● **DATA LISTING**:
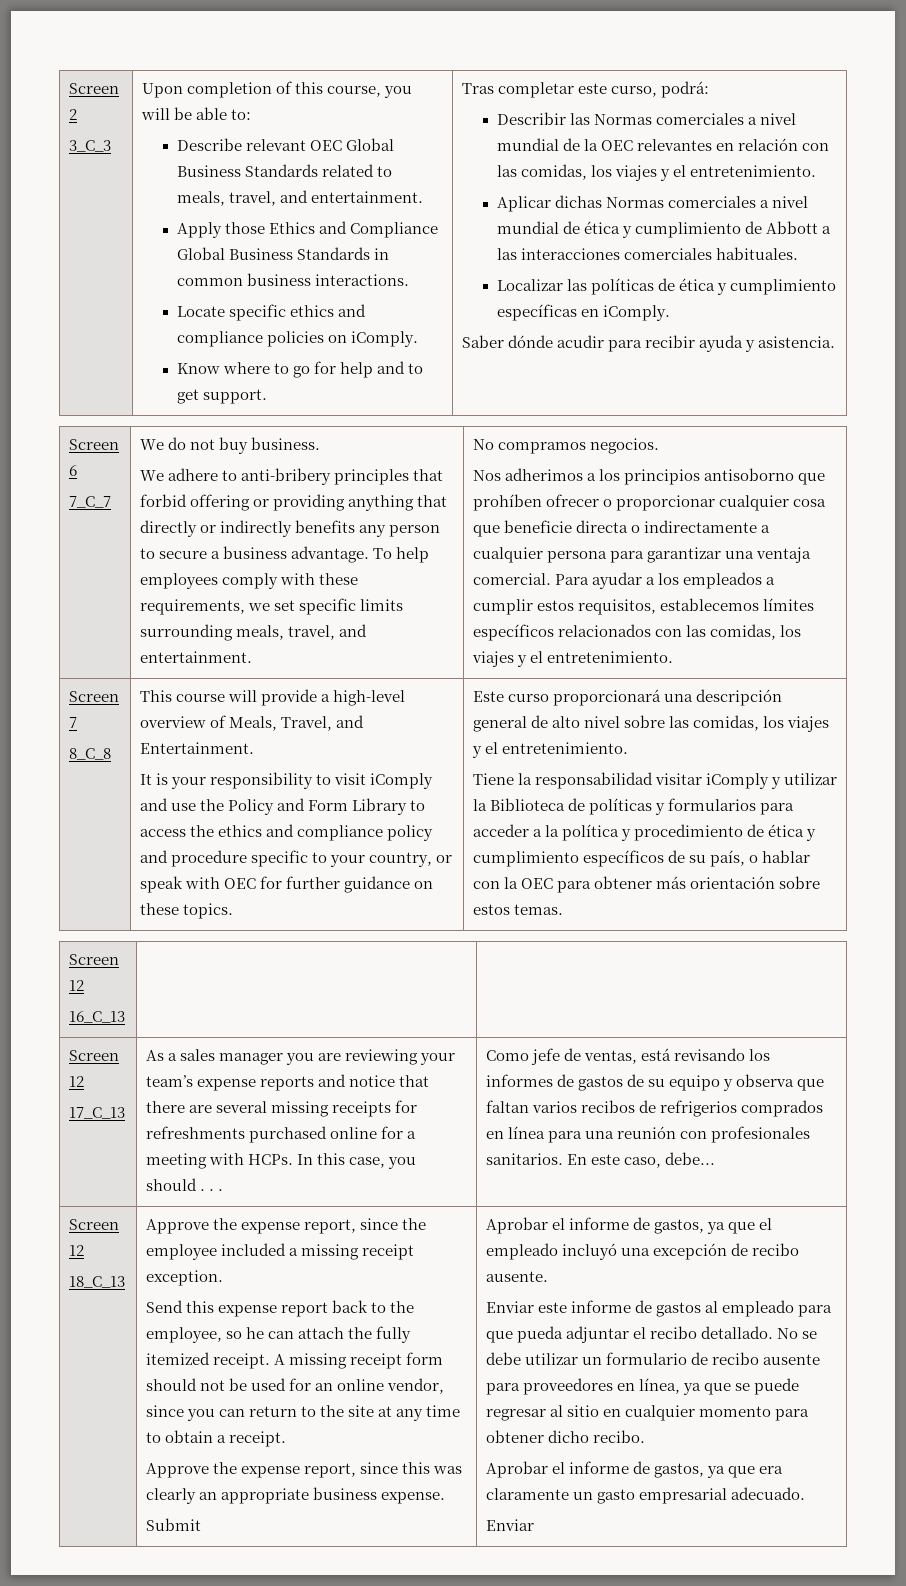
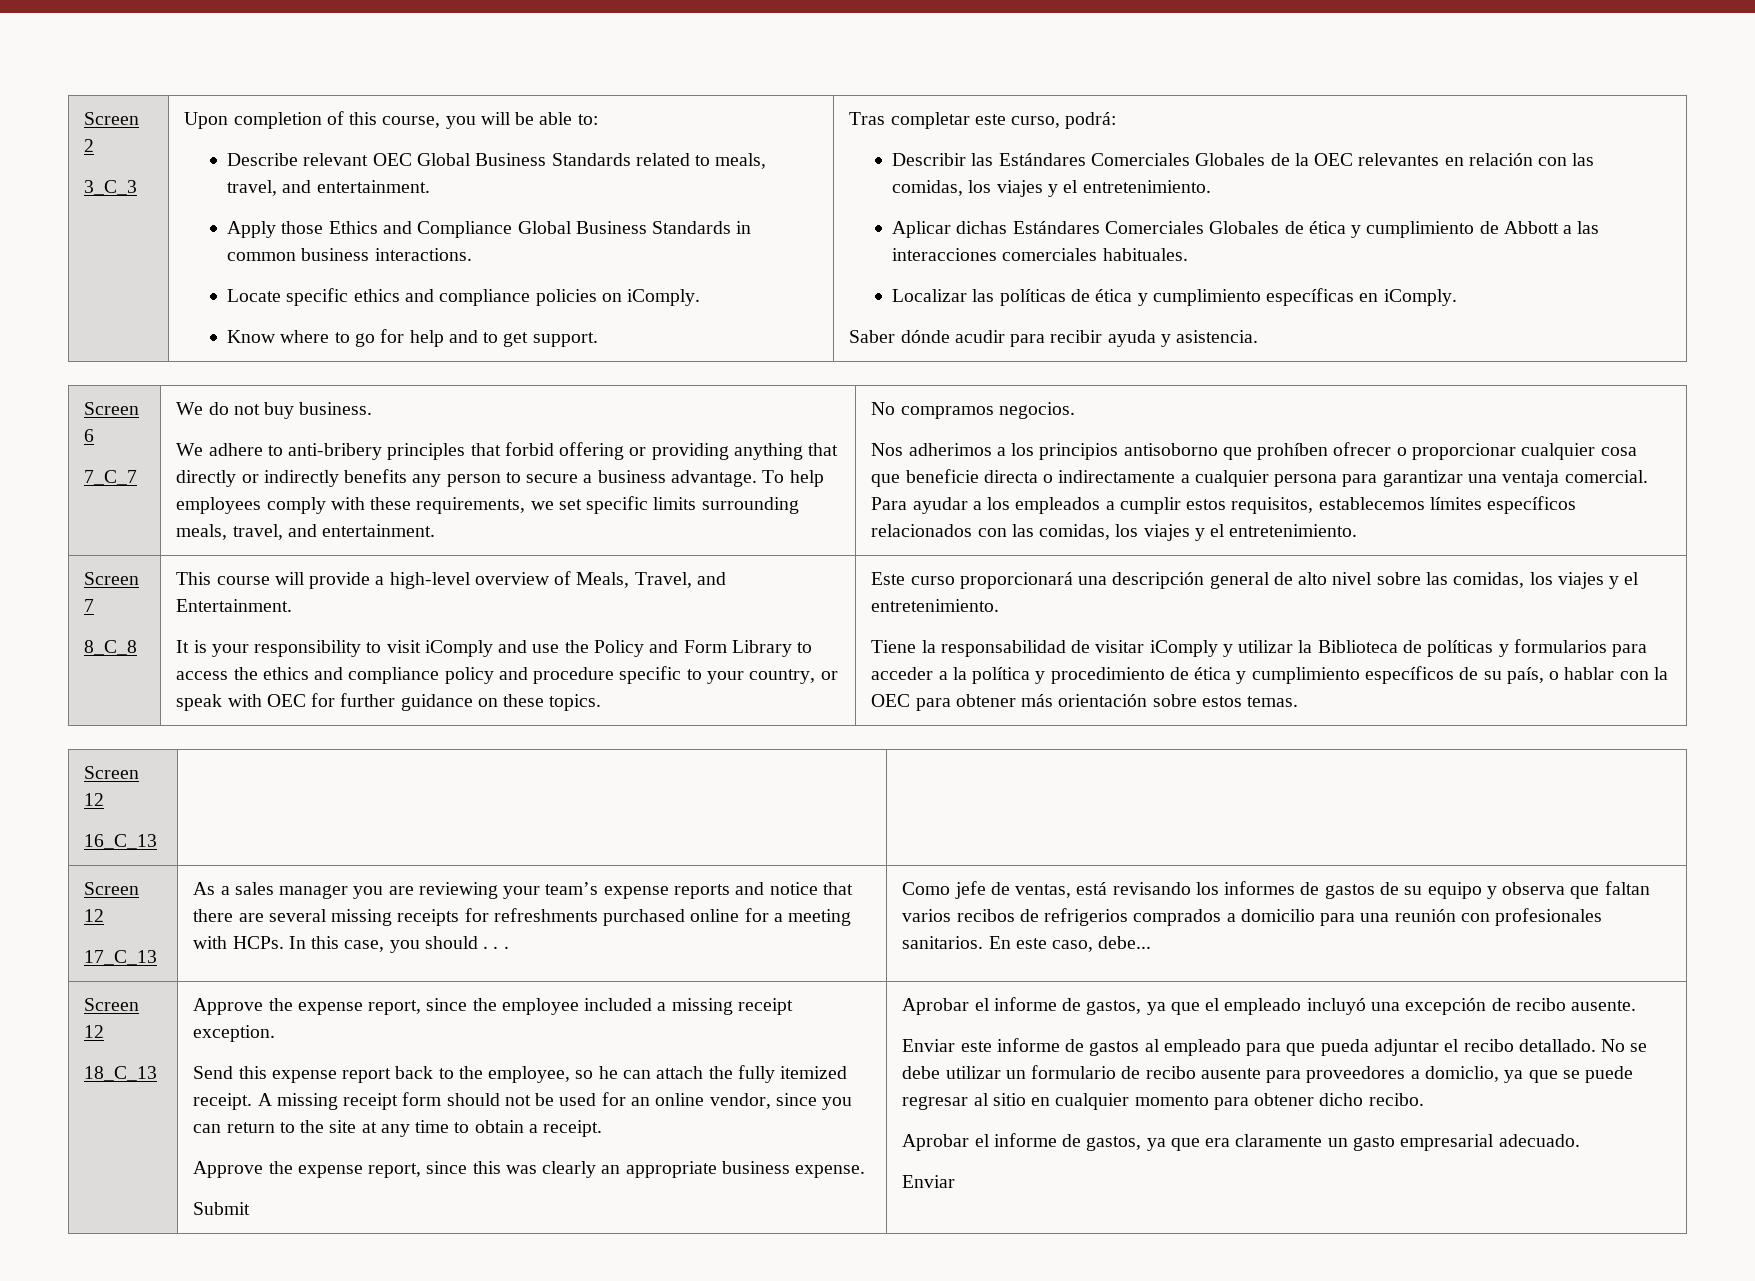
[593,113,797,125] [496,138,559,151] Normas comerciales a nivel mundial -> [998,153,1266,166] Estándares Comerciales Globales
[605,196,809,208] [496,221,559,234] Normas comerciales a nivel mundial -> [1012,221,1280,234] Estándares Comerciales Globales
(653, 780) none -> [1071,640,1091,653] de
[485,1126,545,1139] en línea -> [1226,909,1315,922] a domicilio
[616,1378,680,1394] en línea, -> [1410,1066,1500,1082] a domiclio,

* * *

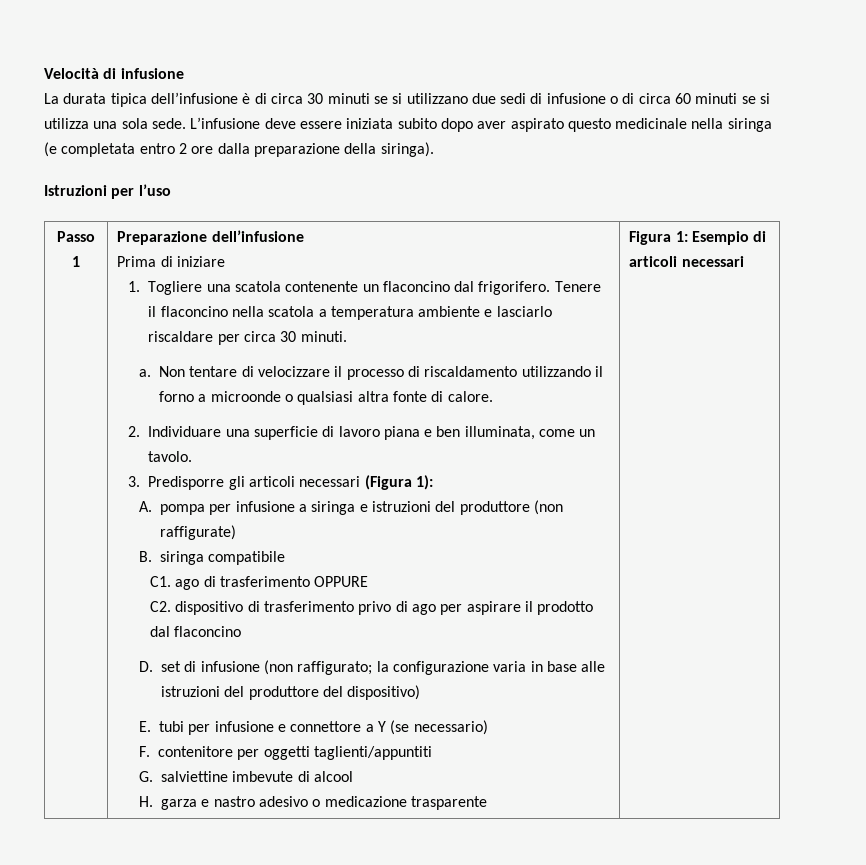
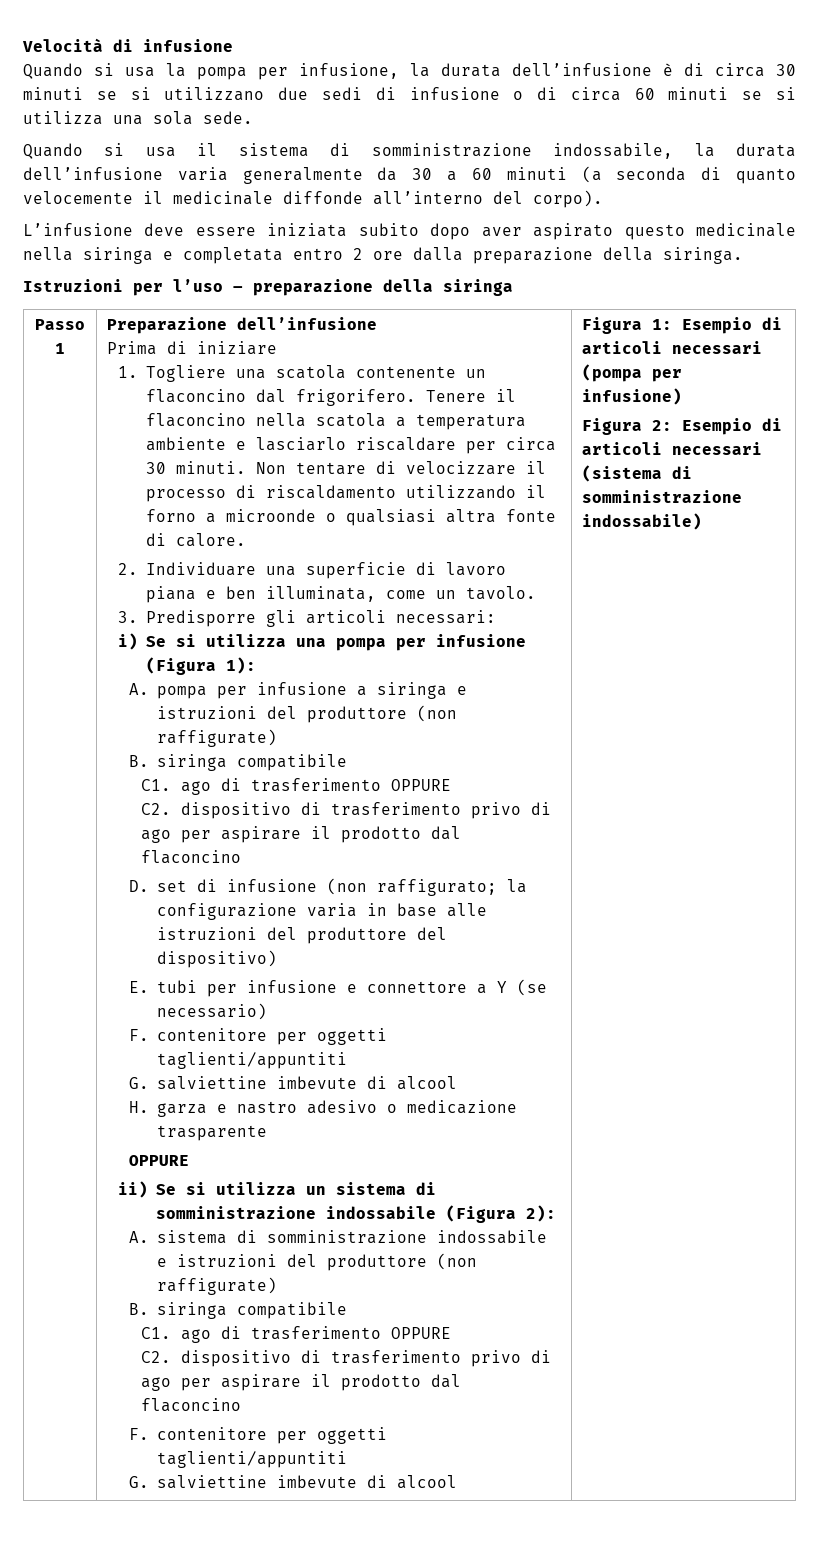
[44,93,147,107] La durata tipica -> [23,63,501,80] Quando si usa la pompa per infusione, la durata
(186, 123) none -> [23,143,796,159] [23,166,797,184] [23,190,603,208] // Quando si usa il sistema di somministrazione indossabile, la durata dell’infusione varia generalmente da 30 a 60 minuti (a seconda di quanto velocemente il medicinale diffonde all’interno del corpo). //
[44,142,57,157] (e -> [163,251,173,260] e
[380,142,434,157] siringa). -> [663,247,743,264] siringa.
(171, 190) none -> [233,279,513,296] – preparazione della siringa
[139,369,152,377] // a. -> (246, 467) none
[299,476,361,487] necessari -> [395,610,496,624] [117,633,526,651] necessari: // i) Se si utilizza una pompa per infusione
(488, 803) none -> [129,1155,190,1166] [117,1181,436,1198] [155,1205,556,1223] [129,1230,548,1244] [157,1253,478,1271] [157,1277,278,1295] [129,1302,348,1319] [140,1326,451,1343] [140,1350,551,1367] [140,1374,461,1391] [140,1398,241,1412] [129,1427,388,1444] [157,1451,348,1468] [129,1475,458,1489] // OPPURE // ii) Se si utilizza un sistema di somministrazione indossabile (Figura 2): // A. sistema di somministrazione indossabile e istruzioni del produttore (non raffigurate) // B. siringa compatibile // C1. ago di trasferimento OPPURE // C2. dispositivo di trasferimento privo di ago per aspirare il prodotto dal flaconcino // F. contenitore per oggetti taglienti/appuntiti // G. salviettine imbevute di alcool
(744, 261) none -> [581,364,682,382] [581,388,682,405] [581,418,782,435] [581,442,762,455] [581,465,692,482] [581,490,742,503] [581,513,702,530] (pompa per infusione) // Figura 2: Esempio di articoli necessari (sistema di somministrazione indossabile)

● **WHAT THE EXERCISE ASKS**: Every line in the listing that holds "línea" belongs in the answer.

● **RESULT**:
[485,1126,545,1139] en línea -> [1226,909,1315,922] a domicilio
[616,1378,680,1394] en línea, -> [1410,1066,1500,1082] a domiclio,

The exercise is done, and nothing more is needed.